I wake every day with the knowledge that something very wrong could have happened while I slept—a storm of accusations on the internet, a new executive order, a crackdown on human beings who are the wrong kind of human beings for the moment—and I lie in bed and listen to the morning radio news, waiting to hear about it. My body heavy, my mind racing to hear the impact in the stories, I feel the dread and push it aside; if I wait here, listening too long, I’ll miss the chance to kiss my older daughter goodbye before she leaves for high school.

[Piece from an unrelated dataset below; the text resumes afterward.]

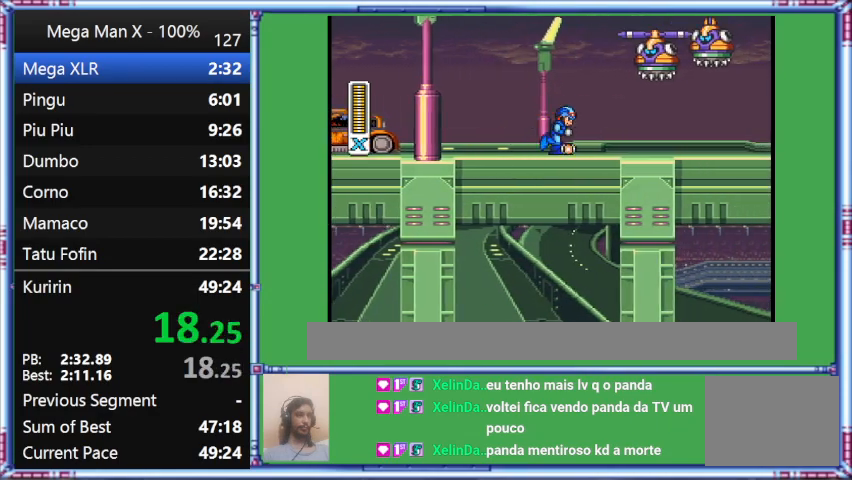
{"buttons": ["Y", "DPAD_RIGHT"], "events": []}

And so, each morning, I pad down to the kitchen, where my somehow-morning-people daughters are putting yogurt in lunch boxes and ignoring sticky cereal bowls, staring at phones and tablets and absorbing a very different kind of news. One is catching up on a night full of texts from the cast of the play she’s in, and the other is elated to see a new video by her favorite You-Tube star. I peck their cheeks, check their lunchboxes for too much candy, and review the plan for after-school activities.

Then I check my phone, and the deluge of news—paused when I left my clock radio—resumes. Under a gentle murmur of sweetness from my daughters as they chat and prepare for their day, I read about what might come next. I brush the crumbs of last week’s challah—a bread I make almost every Friday for our Sabbath dinner—from the countertop with one hand and absorb the latest fear with the other, scrolling with my thumb past one news source after another.

Suddenly, there is a presence at my side. My younger daughter reaches around me with both arms, drapes herself over me, and rests her cheek against my chest. “We didn’t hug yet,” she says, reproachfully.

I breathe, hug her with one arm and then self-correct, set the phone down on the counter behind me and add my other arm, too. “You’re right,” I say. “Good morning, my sweet.”

“Twenty second hug?” she asks me, referring to the study we’d read that said a hug that lasts twenty seconds increases oxytocin levels in the blood, oxytocin being the feel-good hormone that brings down a person’s stress level. I nod and close my eyes, resting my chin on her head.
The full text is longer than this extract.